IoT is key to building efficiency, but cybersecurity has to be addressed
While the buildings we work and live in are getting better, smarter, and more connected as we speak, they are also becoming exponentially more vulnerable to cyber attacks, which means cybersecurity measures are a must for modern buildings.
Only a few years ago, commercial buildings consisted of isolated building management systems that typically used simple controls to monitor heating and air conditioning, elevators and lighting systems.
Today demand for better occupant experiences and energy efficiency are generating state-of-the-art commercial spaces that provide everything from smart grid-connected solar installations to reduce energy costs, programmable LED lighting solutions aimed at improving worker productivity, sophisticated AV solutions for management teams to communicate and facial recognition technology to grant access to restricted spaces.
A staggering range of new internet of things (IoT) devices and applications are required for these components to connect and communicate with one another to achieve the operational and functional efficiencies in today’s building management systems.
A report by analysis firm Gartner estimates enterprise spending on IoT security solutions worldwide will reach $1.5 billion in 2018, a 28% increase compared with last year. By 2021, security spending in IoT will more than double to $3.1 billion.
While enterprise executives are aware of the heightened cybersecurity risks and spending money to find solutions, they are struggling to implement proper protocols to prevent security breaches.
A recent survey by Ponemon Institute, an independent research firm specializing in security policy, found that 81% of corporate governance executives expect a data breach caused by an unsecured IoT device to occur in the next 24 months.
However, only 28% indicated that they include IoT-related risk as part of their third-party due diligence.
More than half of respondents said they have contractual agreements to mitigate third-party IoT risk, but only 26% reported that they have a method of proactively assessing these risks.
“Most organizations don’t realize how easy it is for a virus to enter into their systems. It can be as simple as someone log-in into their wifi or through third-party equipment like a vending machine,” said Richard Kaun vice president of industrial protection at cybersecurity firm Verve.
For this reason, building owners and plant operators should prioritize cybersecurity the same way that they prioritize safety Kaun says.
“Cybersecurity is often overlooked because you can’t calculate the ROI until a breach actually occurs,” Kaun said.
Part of the problem is a gap in the ways that IT and OT sectors deal with security. Existing off-the-shelf IT products are not made for building automation systems which require customized solutions based on size, scale, and use, experts say.
“You can’t just slap cybersecurity technology into the industrial plant and commercial building environments,” according to Kaun. “While IT is all about confidentiality, integrity, and availability, in the OT environment, operations are most important. IT firms must work with plant operators in the OT side to create a viable cybersecurity plan and implement protocols which prioritize securing the most important aspects of their business which usually is to get the plant up and returned to normal, safe, expected operation as quickly as possible.”

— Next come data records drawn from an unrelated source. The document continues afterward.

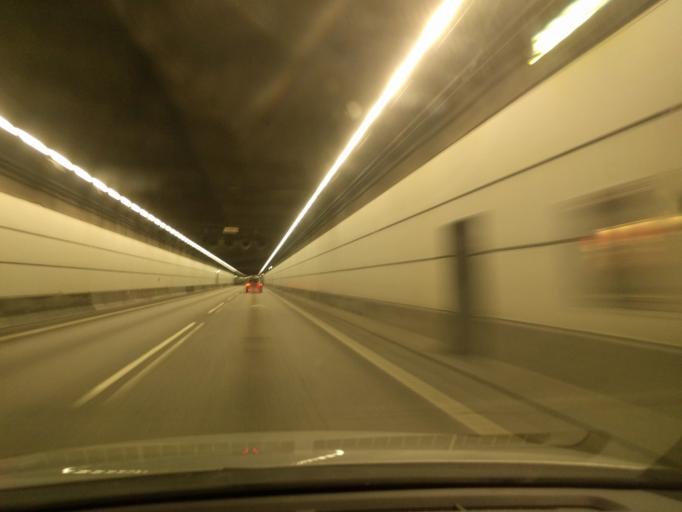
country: DK
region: Capital Region
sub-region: Tarnby Kommune
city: Tarnby
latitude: 55.6244
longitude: 12.6329
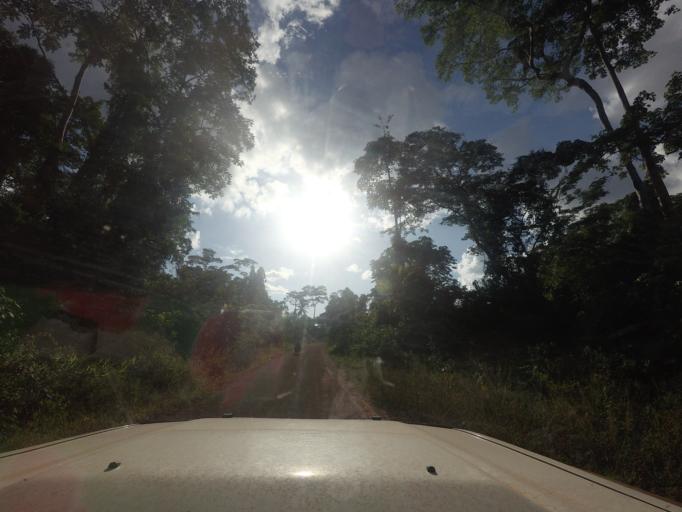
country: LR
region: Grand Gedeh
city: Zwedru
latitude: 6.0204
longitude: -8.0724
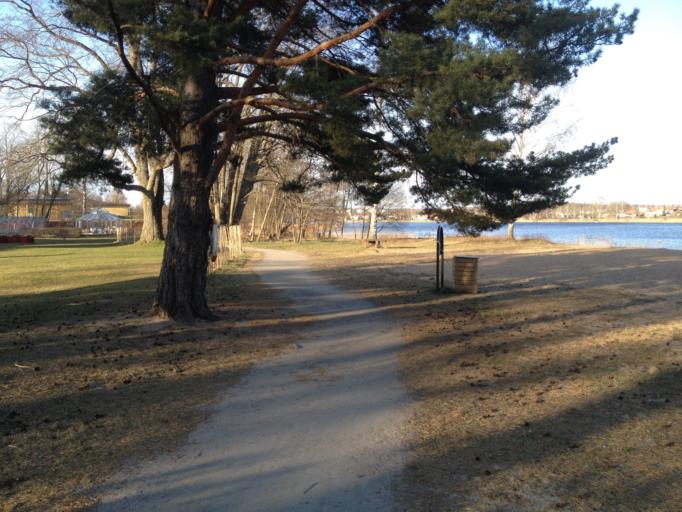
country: SE
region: Vaermland
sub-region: Karlstads Kommun
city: Karlstad
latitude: 59.3891
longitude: 13.4967
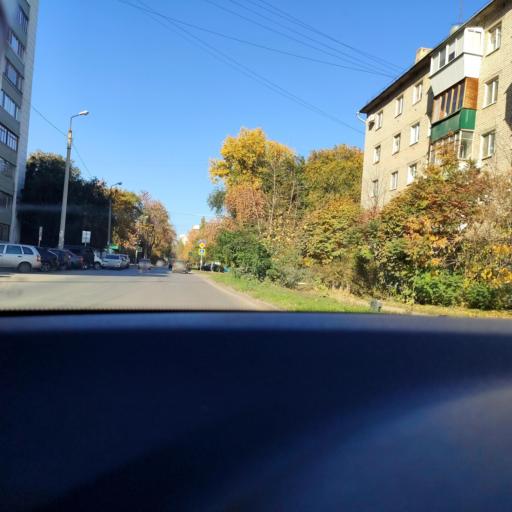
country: RU
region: Samara
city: Petra-Dubrava
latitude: 53.2280
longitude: 50.2757
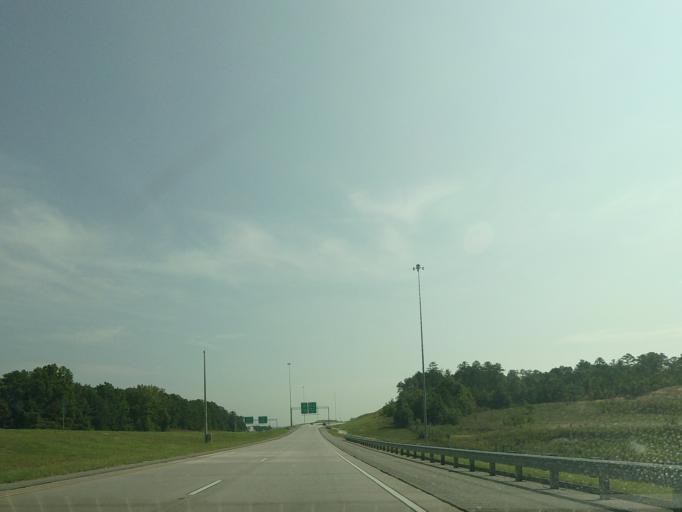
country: US
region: Georgia
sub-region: Bibb County
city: West Point
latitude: 32.7503
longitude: -83.7135
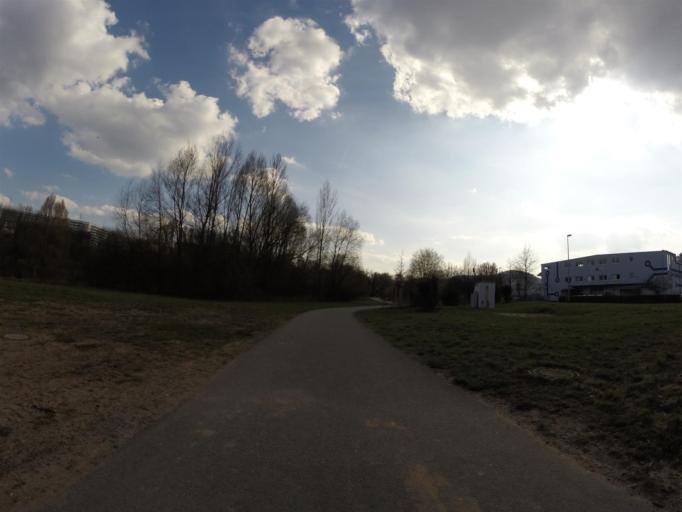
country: DE
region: Thuringia
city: Sulza
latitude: 50.8853
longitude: 11.6013
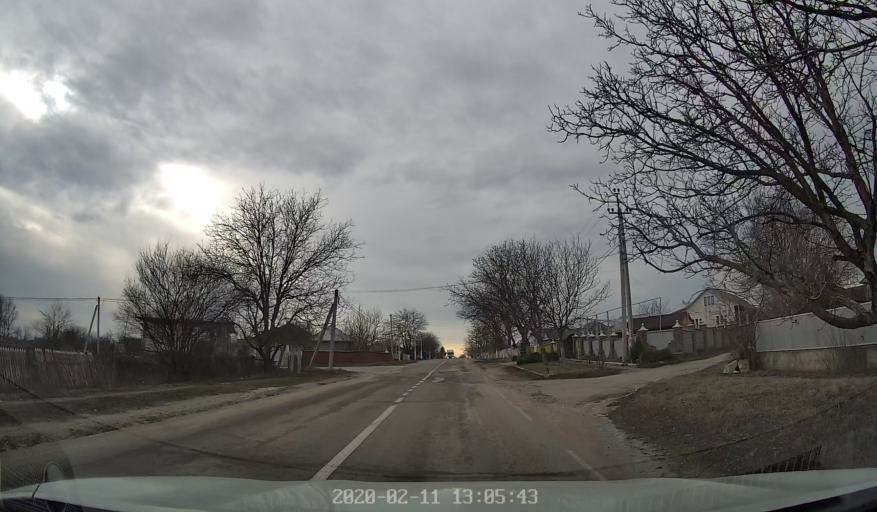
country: RO
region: Botosani
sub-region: Comuna Radauti-Prut
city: Miorcani
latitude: 48.2949
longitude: 26.9307
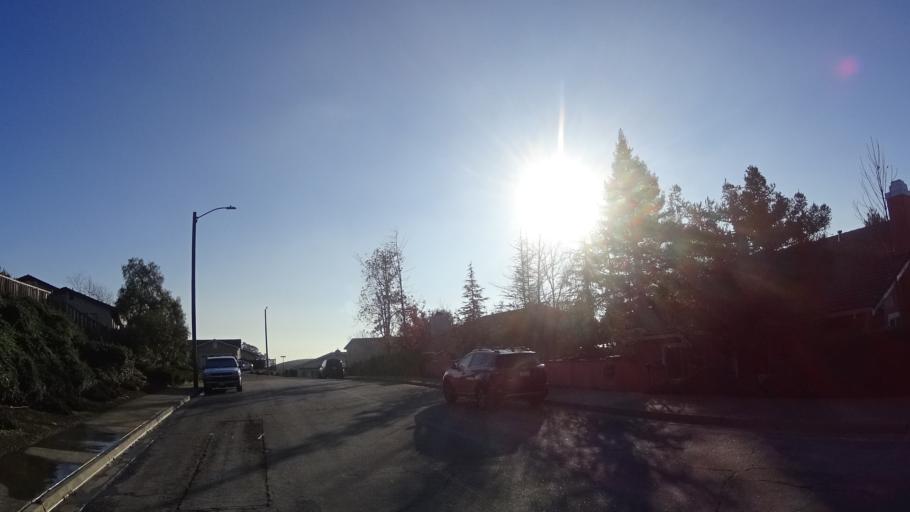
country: US
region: California
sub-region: Alameda County
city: Fairview
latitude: 37.6543
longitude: -122.0420
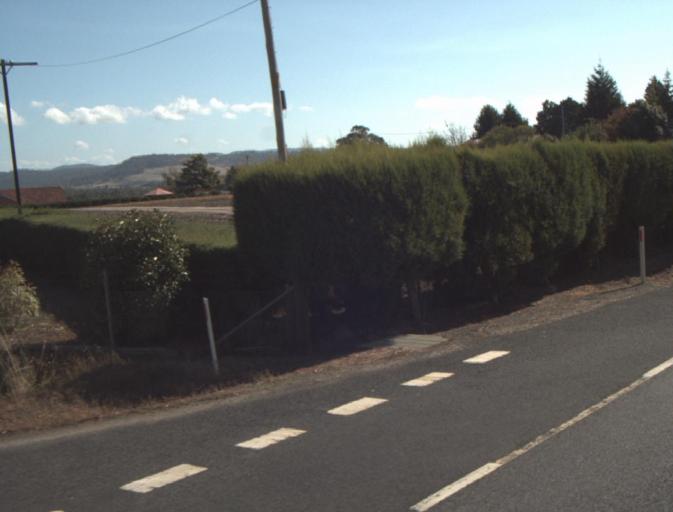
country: AU
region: Tasmania
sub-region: Launceston
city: Mayfield
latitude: -41.3406
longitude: 147.0869
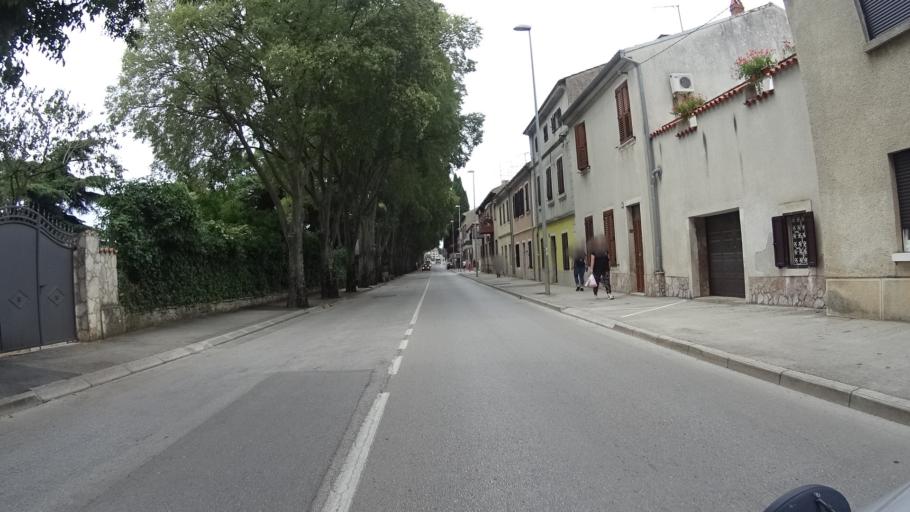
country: HR
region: Istarska
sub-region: Grad Pula
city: Pula
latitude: 44.8638
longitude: 13.8560
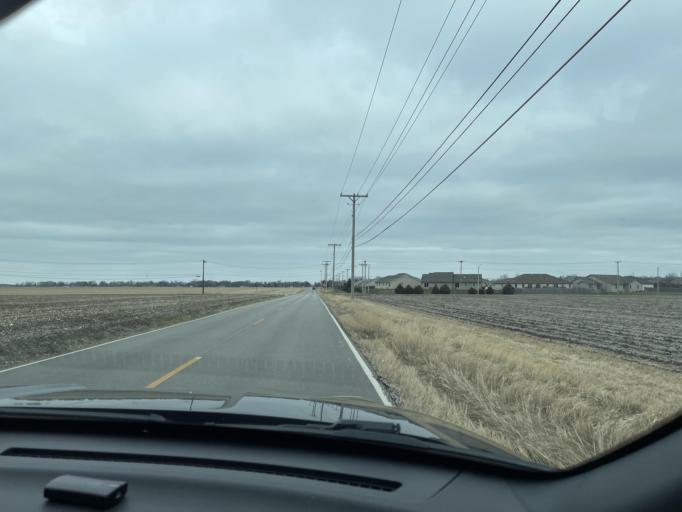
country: US
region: Illinois
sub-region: Sangamon County
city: Jerome
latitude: 39.7694
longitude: -89.7533
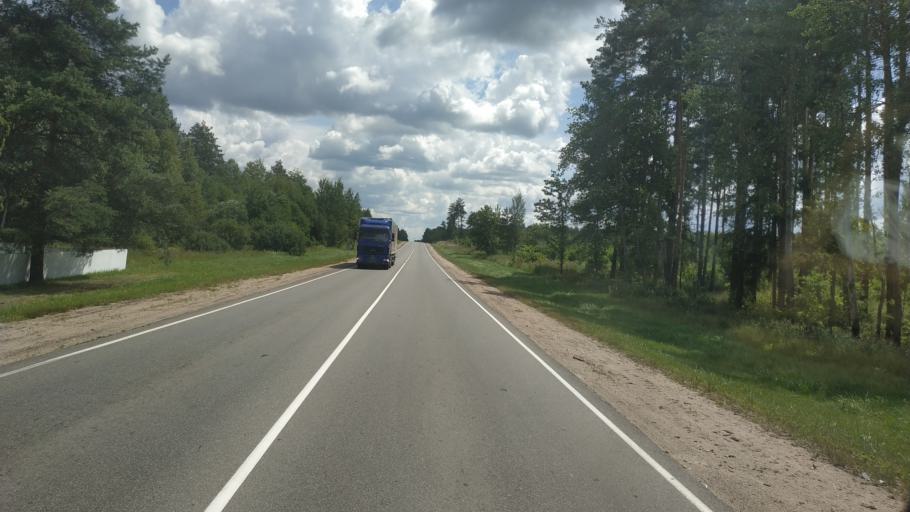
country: BY
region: Mogilev
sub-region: Mahilyowski Rayon
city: Veyno
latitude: 53.8283
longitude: 30.4141
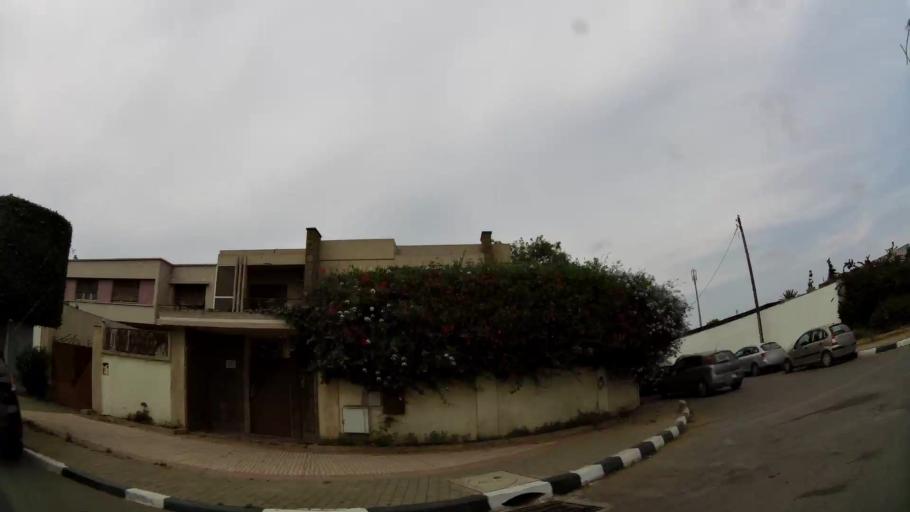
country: MA
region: Rabat-Sale-Zemmour-Zaer
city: Sale
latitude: 34.0301
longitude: -6.8110
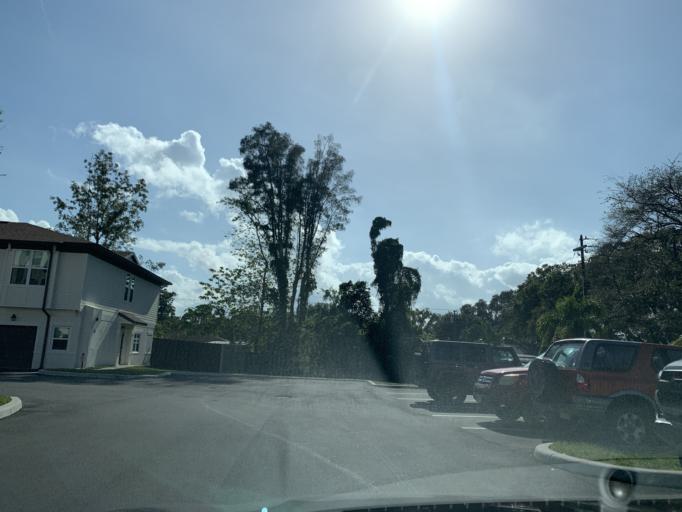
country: US
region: Florida
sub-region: Hillsborough County
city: Tampa
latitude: 27.8884
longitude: -82.5115
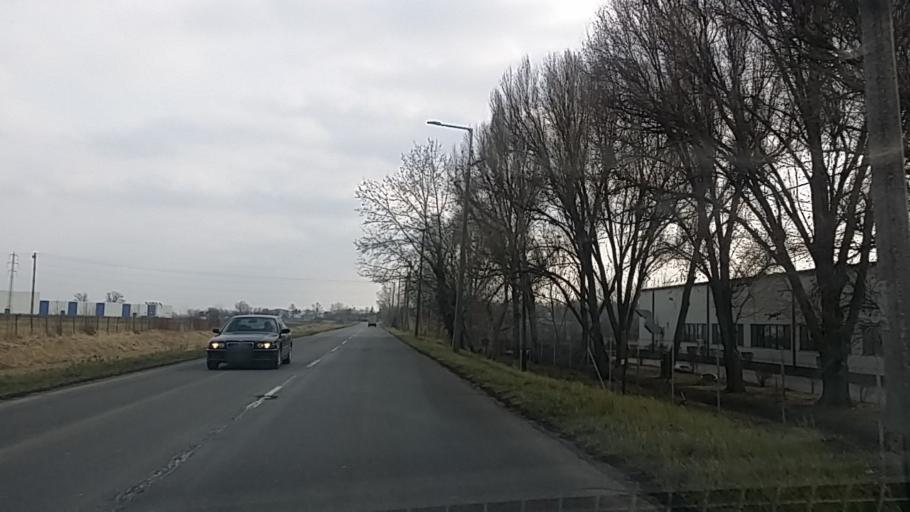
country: HU
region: Tolna
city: Szekszard
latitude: 46.3490
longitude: 18.7242
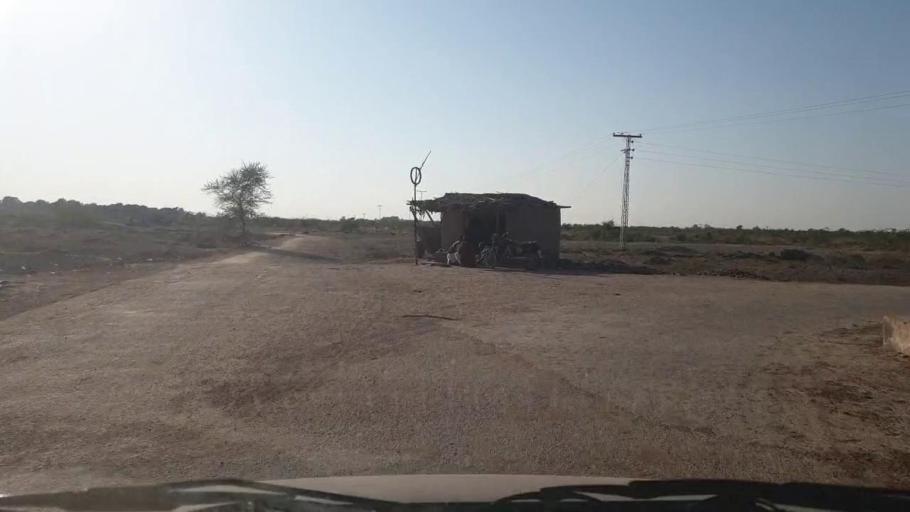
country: PK
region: Sindh
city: Samaro
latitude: 25.3398
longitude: 69.3000
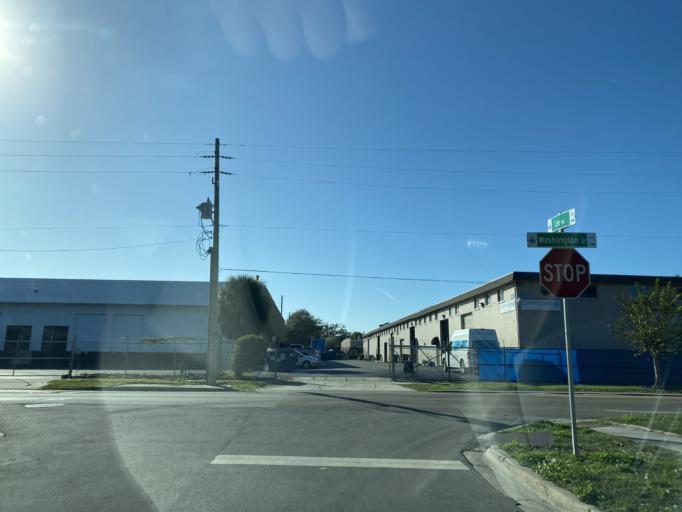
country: US
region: Florida
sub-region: Orange County
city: Orlando
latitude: 28.5441
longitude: -81.3912
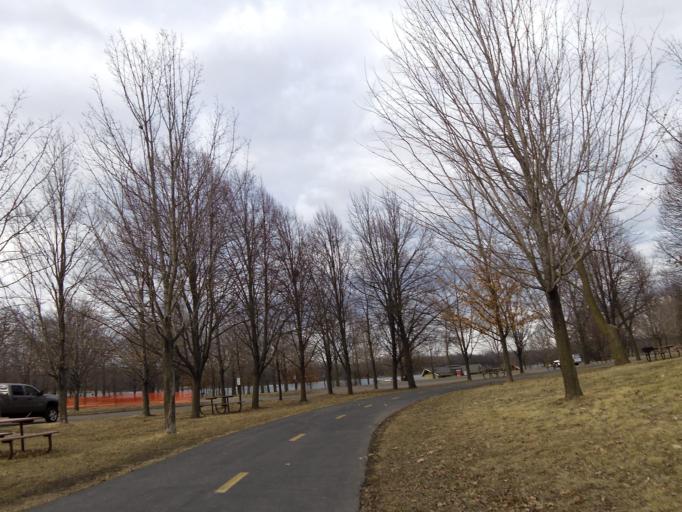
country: US
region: Minnesota
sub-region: Scott County
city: Prior Lake
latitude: 44.6899
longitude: -93.3881
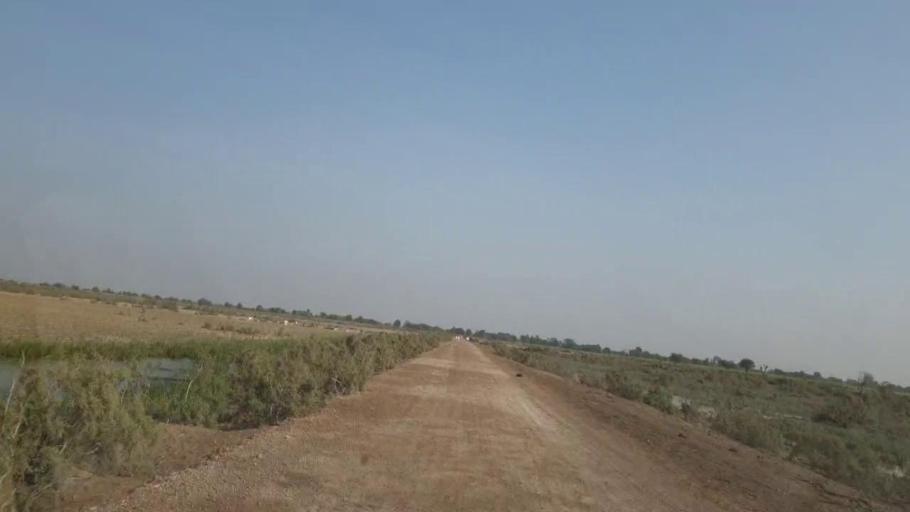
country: PK
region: Sindh
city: Pithoro
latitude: 25.6961
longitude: 69.2292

Integrating a variety of stakeholders with the proper expertise is one of the most effective ways to navigate the increasingly complex cybersecurity risk landscape.
Components of a cybersecurity plan
Since the main priority for building owners is to get systems back up and running again, they should focus on three critical things: white-listing, or having an inventory of connected devices, securing backup capabilities, and a process for identifying and fixing the offense.
“Incorporating an alerting system which can immediately notify staff in the case of a breach is essential—having a plan in place to deal with the breach that will define your chances of a quick recovery,” Kaun said.
Building and plant owners should create a white list or identify devices to be checked in the case of a security breach. Generating a record not only helps to devise a plan for blocking access points but it also helps security teams know where to look in the case of a breach
A white list enables the security team to identify all IP-connected devices which could allow malware and other security threats to infiltrate surveillance systems and gain access to cameras, elevator controls, gates, and building power systems to retrieve sensitive data.
Having a secure plan for getting up and running as soon as possible is critical to recovering from a cybersecurity breach, especially for buildings and plants where even a brief outage can cause millions in damages.
“A minute or hour of downtime can costs commercial building and industrial plants massive losses. Many don’t know where to start and their challenge how to plan proper protocols without compromising efficiency,” Kaun said.
A patch is a set of changes to a computer program or its supporting data designed to update, fix, or improve often used to fix security vulnerabilities and other bugs.
A proper patching protocol can help to secure the environment and get things up and running more quickly while eliminating the root entry point of the breach.
There’s no way to prevent a cyber attack 100% of the time, but a good security plan should entail procedures and protocols that outline how often white lists and back-up processes should be updated and checked.